§ TRY IT: Copy all lines in the data that contain the string "Cunningham".

- - - - -

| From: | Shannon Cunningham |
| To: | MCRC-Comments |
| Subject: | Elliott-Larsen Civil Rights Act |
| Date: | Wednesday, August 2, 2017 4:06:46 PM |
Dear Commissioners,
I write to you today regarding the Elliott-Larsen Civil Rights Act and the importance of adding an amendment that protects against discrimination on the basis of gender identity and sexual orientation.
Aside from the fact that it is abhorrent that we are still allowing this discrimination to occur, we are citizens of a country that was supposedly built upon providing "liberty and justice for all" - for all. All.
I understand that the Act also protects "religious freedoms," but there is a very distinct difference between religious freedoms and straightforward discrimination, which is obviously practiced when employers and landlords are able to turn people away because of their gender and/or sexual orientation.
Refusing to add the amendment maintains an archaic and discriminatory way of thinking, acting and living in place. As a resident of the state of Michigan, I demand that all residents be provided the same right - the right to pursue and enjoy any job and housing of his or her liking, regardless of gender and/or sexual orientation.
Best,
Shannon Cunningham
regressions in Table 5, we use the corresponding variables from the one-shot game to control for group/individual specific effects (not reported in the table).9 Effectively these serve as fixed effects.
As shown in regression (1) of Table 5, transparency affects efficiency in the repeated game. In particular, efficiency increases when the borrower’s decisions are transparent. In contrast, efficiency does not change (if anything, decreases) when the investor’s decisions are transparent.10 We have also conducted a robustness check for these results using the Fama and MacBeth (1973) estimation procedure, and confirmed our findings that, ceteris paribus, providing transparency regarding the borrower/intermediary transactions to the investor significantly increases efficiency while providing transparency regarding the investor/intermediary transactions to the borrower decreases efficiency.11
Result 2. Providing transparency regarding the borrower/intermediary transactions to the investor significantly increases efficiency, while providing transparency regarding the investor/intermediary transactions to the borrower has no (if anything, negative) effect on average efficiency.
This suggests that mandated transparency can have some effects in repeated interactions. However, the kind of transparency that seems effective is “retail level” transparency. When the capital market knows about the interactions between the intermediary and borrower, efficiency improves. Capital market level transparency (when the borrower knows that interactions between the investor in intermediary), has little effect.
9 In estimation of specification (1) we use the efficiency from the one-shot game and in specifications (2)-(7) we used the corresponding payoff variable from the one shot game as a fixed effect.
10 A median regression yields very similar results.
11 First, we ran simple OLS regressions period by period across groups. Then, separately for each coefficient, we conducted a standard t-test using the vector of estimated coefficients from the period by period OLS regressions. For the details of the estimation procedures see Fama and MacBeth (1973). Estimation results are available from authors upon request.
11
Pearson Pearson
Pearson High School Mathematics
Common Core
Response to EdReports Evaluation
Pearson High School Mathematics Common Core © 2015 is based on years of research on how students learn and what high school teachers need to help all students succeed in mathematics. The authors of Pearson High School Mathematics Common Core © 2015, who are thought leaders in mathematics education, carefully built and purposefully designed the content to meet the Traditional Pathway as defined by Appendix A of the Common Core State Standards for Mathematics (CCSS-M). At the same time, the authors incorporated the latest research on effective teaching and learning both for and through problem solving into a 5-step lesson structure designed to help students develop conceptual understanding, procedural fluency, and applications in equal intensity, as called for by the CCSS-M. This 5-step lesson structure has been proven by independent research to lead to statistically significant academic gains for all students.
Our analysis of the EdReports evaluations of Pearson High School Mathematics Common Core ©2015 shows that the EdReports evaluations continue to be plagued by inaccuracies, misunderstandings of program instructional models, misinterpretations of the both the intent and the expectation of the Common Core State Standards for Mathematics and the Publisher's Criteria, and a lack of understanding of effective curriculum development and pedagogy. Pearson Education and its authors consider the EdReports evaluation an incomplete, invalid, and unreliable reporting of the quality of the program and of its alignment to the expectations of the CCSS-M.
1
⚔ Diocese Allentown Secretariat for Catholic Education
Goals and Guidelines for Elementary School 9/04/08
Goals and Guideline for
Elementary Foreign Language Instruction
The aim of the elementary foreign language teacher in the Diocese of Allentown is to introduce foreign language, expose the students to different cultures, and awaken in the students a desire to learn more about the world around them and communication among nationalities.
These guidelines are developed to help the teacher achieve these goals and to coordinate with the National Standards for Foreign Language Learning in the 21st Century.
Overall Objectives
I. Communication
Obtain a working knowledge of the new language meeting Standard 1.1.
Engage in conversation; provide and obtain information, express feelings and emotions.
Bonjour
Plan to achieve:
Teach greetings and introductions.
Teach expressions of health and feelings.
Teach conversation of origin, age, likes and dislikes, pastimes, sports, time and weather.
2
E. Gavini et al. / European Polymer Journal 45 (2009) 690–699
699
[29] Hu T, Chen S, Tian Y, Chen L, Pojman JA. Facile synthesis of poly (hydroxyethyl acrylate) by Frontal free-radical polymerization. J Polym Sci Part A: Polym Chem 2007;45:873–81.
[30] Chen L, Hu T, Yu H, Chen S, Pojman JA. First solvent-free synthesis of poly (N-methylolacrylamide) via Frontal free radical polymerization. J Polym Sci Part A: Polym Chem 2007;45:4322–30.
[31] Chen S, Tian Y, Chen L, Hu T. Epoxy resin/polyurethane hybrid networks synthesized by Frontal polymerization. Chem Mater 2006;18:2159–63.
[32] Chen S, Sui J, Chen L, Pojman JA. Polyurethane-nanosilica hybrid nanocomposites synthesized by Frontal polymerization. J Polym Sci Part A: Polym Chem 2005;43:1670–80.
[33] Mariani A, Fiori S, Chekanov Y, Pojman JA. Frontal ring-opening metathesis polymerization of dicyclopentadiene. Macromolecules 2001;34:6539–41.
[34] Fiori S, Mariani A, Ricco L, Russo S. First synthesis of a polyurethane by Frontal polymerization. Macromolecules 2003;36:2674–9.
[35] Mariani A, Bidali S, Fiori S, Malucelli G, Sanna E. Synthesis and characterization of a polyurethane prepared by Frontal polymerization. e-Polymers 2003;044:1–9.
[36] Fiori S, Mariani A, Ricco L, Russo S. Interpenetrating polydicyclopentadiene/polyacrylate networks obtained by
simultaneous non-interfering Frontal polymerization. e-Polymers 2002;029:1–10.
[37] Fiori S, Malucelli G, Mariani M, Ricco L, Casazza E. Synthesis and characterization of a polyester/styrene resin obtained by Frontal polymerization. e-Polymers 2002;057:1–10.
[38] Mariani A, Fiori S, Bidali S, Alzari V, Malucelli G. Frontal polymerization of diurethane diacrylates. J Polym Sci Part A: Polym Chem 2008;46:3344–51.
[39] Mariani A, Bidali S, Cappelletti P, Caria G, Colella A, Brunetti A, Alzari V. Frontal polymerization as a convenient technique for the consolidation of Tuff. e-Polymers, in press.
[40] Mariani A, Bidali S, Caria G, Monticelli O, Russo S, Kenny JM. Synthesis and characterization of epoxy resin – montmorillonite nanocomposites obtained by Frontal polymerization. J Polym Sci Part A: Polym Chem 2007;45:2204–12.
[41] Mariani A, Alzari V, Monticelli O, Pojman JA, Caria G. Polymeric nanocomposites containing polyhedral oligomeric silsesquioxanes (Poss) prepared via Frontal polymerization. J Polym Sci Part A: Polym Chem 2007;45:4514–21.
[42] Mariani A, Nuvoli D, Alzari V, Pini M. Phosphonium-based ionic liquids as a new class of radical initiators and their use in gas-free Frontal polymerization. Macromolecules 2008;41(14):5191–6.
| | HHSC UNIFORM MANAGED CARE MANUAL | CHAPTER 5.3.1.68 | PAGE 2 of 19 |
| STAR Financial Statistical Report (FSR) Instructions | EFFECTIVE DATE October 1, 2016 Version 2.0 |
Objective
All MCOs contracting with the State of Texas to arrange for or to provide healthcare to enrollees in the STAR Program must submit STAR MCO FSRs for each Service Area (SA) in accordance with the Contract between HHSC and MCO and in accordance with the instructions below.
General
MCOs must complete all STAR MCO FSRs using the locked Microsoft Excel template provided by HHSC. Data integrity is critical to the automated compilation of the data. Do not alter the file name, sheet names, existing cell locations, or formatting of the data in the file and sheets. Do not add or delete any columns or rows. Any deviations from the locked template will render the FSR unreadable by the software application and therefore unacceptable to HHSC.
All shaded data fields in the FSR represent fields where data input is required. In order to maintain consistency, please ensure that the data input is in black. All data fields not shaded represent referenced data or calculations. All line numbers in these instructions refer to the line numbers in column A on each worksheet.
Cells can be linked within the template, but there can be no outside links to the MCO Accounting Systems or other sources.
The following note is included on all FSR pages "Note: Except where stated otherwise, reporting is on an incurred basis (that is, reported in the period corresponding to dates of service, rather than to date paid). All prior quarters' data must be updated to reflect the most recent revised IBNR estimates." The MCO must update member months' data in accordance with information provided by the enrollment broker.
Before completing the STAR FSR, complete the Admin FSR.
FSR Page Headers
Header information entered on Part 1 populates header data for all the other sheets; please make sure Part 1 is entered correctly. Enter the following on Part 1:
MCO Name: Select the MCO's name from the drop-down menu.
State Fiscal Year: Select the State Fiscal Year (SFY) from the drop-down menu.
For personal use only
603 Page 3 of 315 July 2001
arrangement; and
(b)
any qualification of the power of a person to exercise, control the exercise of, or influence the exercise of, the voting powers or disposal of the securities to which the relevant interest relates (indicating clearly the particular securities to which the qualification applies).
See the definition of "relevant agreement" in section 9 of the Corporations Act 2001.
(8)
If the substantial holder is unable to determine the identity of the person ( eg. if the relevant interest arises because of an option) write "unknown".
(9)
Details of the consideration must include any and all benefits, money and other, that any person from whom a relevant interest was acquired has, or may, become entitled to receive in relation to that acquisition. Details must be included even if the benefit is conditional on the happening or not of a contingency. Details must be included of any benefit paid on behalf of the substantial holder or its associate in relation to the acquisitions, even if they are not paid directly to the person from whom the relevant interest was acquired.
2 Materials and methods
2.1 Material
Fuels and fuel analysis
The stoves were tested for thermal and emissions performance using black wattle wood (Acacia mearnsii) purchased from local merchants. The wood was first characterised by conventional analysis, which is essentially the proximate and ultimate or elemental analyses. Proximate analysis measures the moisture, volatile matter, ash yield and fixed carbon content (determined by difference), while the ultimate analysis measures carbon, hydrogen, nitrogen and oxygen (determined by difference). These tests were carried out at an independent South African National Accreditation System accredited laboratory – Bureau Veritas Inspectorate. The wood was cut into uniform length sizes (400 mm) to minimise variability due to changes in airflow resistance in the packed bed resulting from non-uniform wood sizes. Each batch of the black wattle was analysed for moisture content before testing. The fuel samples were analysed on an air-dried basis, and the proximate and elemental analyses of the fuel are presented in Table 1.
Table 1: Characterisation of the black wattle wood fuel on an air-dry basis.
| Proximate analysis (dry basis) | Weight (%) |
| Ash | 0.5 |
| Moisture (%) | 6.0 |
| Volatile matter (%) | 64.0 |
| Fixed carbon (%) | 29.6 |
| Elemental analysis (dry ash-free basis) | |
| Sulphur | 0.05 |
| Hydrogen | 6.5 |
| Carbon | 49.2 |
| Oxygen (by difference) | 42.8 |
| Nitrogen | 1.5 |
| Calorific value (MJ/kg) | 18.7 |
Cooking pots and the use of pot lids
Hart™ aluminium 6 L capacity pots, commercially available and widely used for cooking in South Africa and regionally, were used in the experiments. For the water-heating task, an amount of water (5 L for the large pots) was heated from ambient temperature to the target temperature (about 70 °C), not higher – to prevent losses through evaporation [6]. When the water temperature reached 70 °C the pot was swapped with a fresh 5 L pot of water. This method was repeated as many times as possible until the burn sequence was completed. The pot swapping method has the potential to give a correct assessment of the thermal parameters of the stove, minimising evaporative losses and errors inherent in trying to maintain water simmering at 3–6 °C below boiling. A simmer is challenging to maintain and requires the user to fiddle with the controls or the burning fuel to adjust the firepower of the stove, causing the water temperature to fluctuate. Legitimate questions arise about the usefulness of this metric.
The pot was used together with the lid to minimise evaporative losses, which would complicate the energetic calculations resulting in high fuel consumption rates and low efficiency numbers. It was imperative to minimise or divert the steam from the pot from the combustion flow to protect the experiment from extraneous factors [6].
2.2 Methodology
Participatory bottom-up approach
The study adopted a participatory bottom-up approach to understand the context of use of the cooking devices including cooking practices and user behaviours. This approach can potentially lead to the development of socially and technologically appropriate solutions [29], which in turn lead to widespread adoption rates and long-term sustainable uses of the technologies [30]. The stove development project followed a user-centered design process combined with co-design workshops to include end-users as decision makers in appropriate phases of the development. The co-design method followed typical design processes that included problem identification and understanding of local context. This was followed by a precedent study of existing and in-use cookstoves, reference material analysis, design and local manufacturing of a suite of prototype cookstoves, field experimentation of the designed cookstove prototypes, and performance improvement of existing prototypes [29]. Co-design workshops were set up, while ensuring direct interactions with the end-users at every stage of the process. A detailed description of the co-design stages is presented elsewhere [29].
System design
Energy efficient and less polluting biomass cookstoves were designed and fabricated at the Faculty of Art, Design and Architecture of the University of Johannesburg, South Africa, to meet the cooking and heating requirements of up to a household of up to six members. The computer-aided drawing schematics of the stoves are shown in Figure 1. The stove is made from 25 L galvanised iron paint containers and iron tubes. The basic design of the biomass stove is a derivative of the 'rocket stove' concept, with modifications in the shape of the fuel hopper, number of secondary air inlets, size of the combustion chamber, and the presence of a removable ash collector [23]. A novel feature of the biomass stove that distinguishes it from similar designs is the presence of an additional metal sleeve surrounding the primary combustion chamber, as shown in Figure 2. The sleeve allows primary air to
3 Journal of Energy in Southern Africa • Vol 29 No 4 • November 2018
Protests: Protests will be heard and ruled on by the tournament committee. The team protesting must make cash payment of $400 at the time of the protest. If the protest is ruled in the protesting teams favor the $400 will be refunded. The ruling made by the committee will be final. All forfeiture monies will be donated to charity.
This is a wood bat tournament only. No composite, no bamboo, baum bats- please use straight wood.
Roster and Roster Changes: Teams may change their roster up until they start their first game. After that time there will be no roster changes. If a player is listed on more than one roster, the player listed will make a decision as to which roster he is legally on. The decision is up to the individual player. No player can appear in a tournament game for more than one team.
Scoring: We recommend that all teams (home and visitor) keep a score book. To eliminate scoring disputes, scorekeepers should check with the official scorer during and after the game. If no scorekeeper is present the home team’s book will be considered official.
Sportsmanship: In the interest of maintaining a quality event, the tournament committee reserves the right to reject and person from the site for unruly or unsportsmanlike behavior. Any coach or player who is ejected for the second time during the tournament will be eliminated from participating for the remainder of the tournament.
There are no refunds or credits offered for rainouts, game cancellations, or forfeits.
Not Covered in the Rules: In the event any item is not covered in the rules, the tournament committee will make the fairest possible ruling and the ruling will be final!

- - - - -

§ EXERCISE RESULT:
| From: | Shannon Cunningham |
Shannon Cunningham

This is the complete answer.